Der gelbgrüne Strang wurde im 1. Zug gefärbt, der grüne im 2. Zug und dann mit Eisenwasser nuanciert.



Insgesamt bin ich mit dem Ergebnis sehr zufrieden und werde die Färbung sicher wiederholen.


Samstag, 25. August 2012

Ampfersamen

vom Stumpfblättrigen Ampfer (Rumex obtusifolius), vermute ich, habe ich für meine nächste Färbung gesammelt.




350 g für 100 g Sockenwolle haben ein schönes tiefes Goldgelb ergeben. Wie immer wurde die Wolle kalt gebeizt.
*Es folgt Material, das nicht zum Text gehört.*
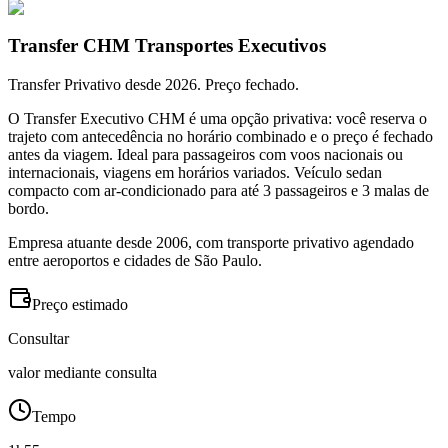
Transfer CHM Transportes Executivos
Transfer Privativo desde 2026. Preço fechado.
O Transfer Executivo CHM é uma opção privativa: você reserva o
trajeto com antecedência no horário combinado e o preço é fechado
antes da viagem. Ideal para passageiros com voos nacionais ou
internacionais, viagens em horários variados. Veículo sedan
compacto com ar-condicionado para até 3 passageiros e 3 malas de
bordo.
Empresa atuante desde 2006, com transporte privativo agendado
entre aeroportos e cidades de São Paulo.
Preço estimado
Consultar
valor mediante consulta
Tempo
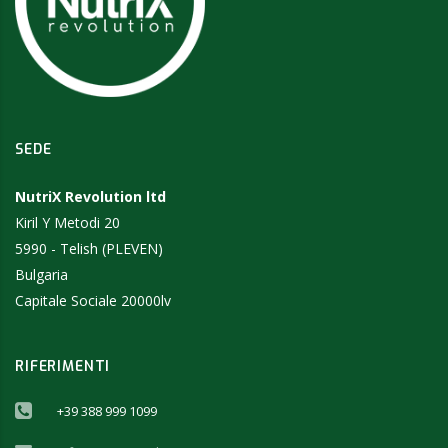
SEDE
NutriX Revolution ltd
Kiril Y Metodi 20
5990 - Telish (PLEVEN)
Bulgaria
Capitale Sociale 20000lv
RIFERIMENTI
+39 388 999 1099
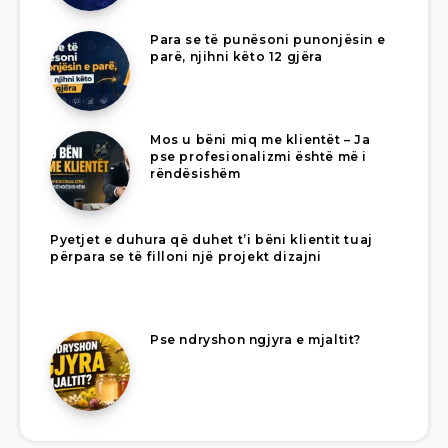
Para se të punësoni punonjësin e
parë, njihni këto 12 gjëra
Mos u bëni miq me klientët – Ja
pse profesionalizmi është më i
rëndësishëm
Pyetjet e duhura që duhet t’i bëni klientit tuaj
përpara se të filloni një projekt dizajni
Pse ndryshon ngjyra e mjaltit?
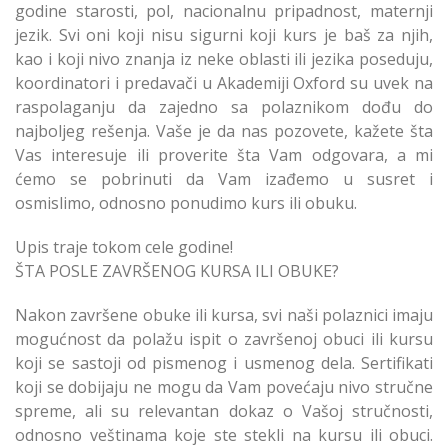
godine starosti, pol, nacionalnu pripadnost, maternji
jezik. Svi oni koji nisu sigurni koji kurs je baš za njih,
kao i koji nivo znanja iz neke oblasti ili jezika poseduju,
koordinatori i predavači u Akademiji Oxford su uvek na
raspolaganju da zajedno sa polaznikom dođu do
najboljeg rešenja. Vaše je da nas pozovete, kažete šta
Vas interesuje ili proverite šta Vam odgovara, a mi
ćemo se pobrinuti da Vam izađemo u susret i
osmislimo, odnosno ponudimo kurs ili obuku.
Upis traje tokom cele godine!
ŠTA POSLE ZAVRŠENOG KURSA ILI OBUKE?
Nakon završene obuke ili kursa, svi naši polaznici imaju
mogućnost da polažu ispit o završenoj obuci ili kursu
koji se sastoji od pismenog i usmenog dela. Sertifikati
koji se dobijaju ne mogu da Vam povećaju nivo stručne
spreme, ali su relevantan dokaz o Vašoj stručnosti,
odnosno veštinama koje ste stekli na kursu ili obuci.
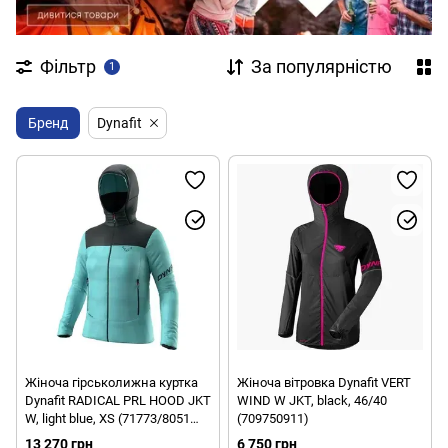
Фільтр
За популярністю
1
Бренд
Dynafit
Жіноча гірськолижна куртка
Жіноча вітровка Dynafit VERT
Dynafit RADICAL PRL HOOD JKT
WIND W JKT, black, 46/40
W, light blue, XS (71773/8051
(709750911)
XS)
13 270 грн
6 750 грн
Donnerstag, 23. August 2012

Rainfarn (Tanacetum vulgare)

habe ich vor einigen Wochen gesammelt und getrocknet. Er war zu diesem Zeitpunkt noch nicht richtig aufgeblüht.

Hier die Ergebnisse:



Der obere Strang wurde um 1. Zug gefärbt und dann mit Eisenwasser nachbehandelt. Der untere wurde im 2. Zug mit einem neuen Färbebeutel gefärbt.

Mit dem Ergebnis bin ich sehr zufrieden, und die Wolle duftet!


Mittwoch, 22. August 2012

Rindenfärbung mit Silberlinde (Tilia tomentosa)
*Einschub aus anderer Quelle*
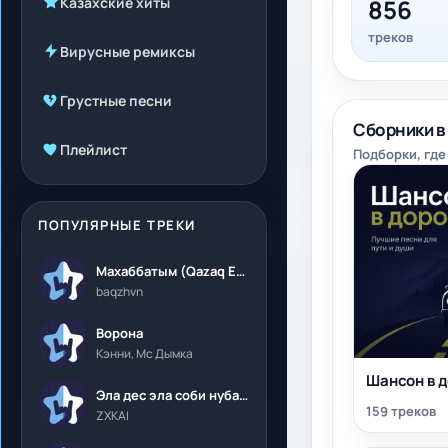
Казахские хиты
856
треков
Вирусные ремиксы
Грустные песни
Сборники в
Плейлист
Подборки, где
ПОПУЛЯРНЫЕ ТРЕКИ
Махаббатым (Qazaq Edition)
baqzhvn
Ворона
Кэнни, Мс Дымка
Шансон в д
Эла дес эла соби нубалеприсон
159 треков
ZXKAI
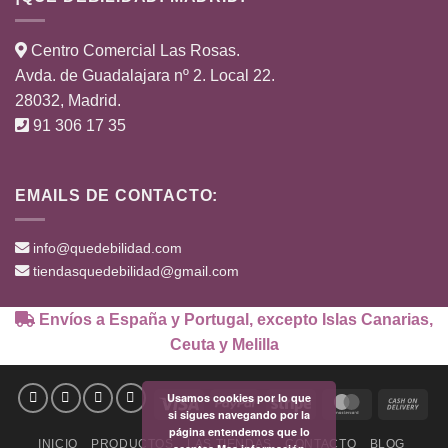
Centro Comercial Las Rosas.
Avda. de Guadalajara nº 2. Local 22.
28032, Madrid.
91 306 17 35
EMAILS DE CONTACTO:
info@quedebilidad.com
tiendasquedebilidad@gmail.com
Envíos a España y Portugal, excepto Islas Canarias,
Ceuta y Melilla
Usamos cookies por lo que
Visa
PayPal
Stripe
MasterCard
Cas
si sigues navegando por la
On
página entendemos que lo
INICIO
PRODUCTOS
LAS TIENDAS
CONTACTO
BLOG
Deli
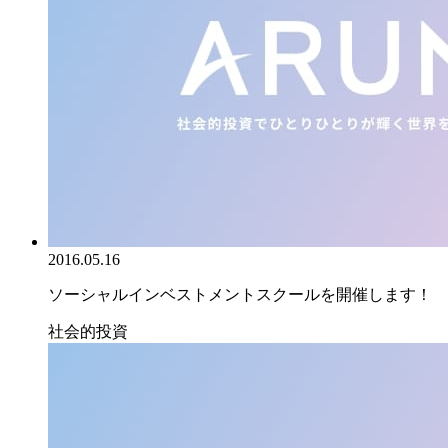
2016.05.16
ソーシャルインベストメントスクールを開催します！
社会的投資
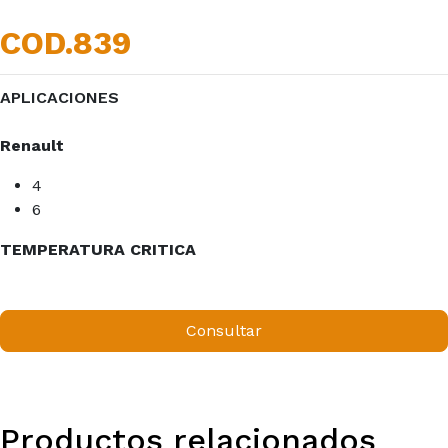
COD.839
APLICACIONES
Renault
4
6
TEMPERATURA CRITICA
Consultar
Productos relacionados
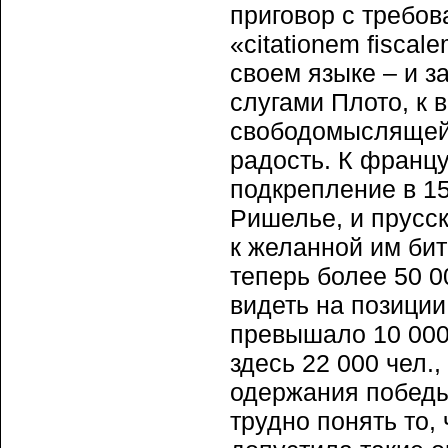
приговор с требо
«citationem fisca
своем языке – и з
слугами Плото, к 
свободомыслящей
радость. К франц
подкрепление в 15
Ришелье, и прусс
к желанной им бит
теперь более 50 0
видеть на позиции
превышало 10 000 
здесь 22 000 чел.
одержания победы
трудно понять то,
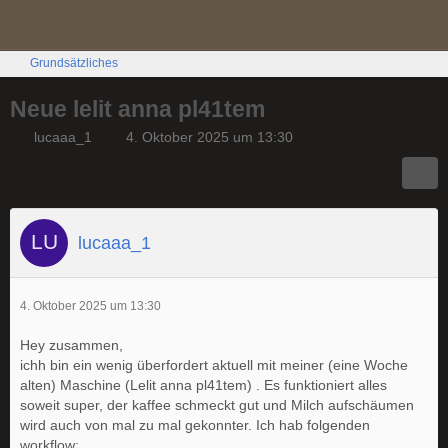
Grundsätzliches
Neue lelit anna pl41tem
lucaaa_1
4. Oktober 2025 um 13:30
lucaaa_1
4. Oktober 2025 um 13:30
Hey zusammen,
ichh bin ein wenig überfordert aktuell mit meiner (eine Woche
alten) Maschine (Lelit anna pl41tem) . Es funktioniert alles
soweit super, der kaffee schmeckt gut und Milch aufschäumen
wird auch von mal zu mal gekonnter. Ich hab folgenden
workflow:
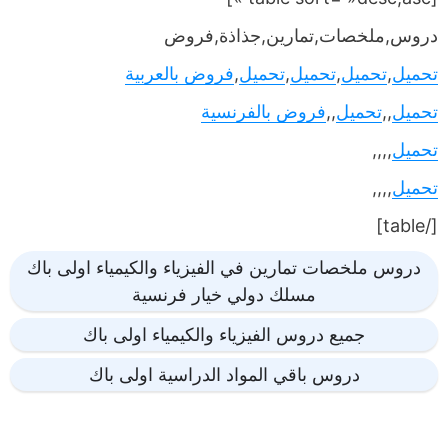
دروس,ملخصات,تمارين,جذاذة,فروض
تحميل
,
تحميل
,
تحميل
,
تحميل
,
فروض بالعربية
تحميل
,,
تحميل
,,
فروض بالفرنسية
تحميل
,,,,
تحميل
,,,,
[/table]
دروس ملخصات تمارين في الفيزياء والكيمياء اولى باك
مسلك دولي خيار فرنسية
جميع دروس الفيزياء والكيمياء اولى باك
دروس باقي المواد الدراسية اولى باك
Hier das Ergebnis der Rindenfärbung mit Silberlinde auf Sockewolle. In meiner Nachbarschaft hat die Stadt einige dieser Bäume gefällt, und ich hab schnell ein paar Äste mit nach Hause genommen, bevor am nächsten Tag alles gehäckselt wurde.


Der obere Strang wurde ohne Beizen gefärbt, den unteren habe ich über Nacht in Kaltbeize gelegt.

Zusammen gefallen mit die beiden Farbtöne nicht, aber in Kombination mit einer anderen Farbe mag ich sie.


Dienstag, 21. August 2012

über ein Kilo Wolle

der Rasse Lovenaar wartet kardiert in einer Kiste um gesponnen zu werden. Hab mir ja vorgenommen jeden Tag 100 g zu spinnen, aber das schaffe ich gerade nicht. Dazu ist es immer noch viel zu warm. Und mein Moswolt ist ja auch nicht gerade der Porsche unter den Spinnrädern.


Montag, 20. August 2012

Weinblätter im 2. Zug

mit Eisenwasser nuanciert haben bei meiner Weinblattfärbung ein schönes Olivgrün, beinahe Grau, ergeben. Die Färbung ist leider etwas ungleichmässig.



Sonntag, 19. August 2012

Weinblätter (Vitis vinifera)

aus dem Garten habe ich für meine erste Pflanzenfärbung auf 100 g Sockenwolle genommen.

das Ausgangsmaterial


Das Ergebnis ist ein schönes gelbgrün, wie immer in Wirklichkeit schöner als auf dem Foto




und gefüllt sind sie ein tolles Essen bei diesen hochsommerlichen Temperaturen über 30°

Samstag, 18. August 2012

diese handgefilzte Tasche

ist momentan meine Lieblingstasche.

Sie ist aus Bergschafwolle gefilzt. Leider haart der Filz etwas, vielleicht bessert sich das ja noch.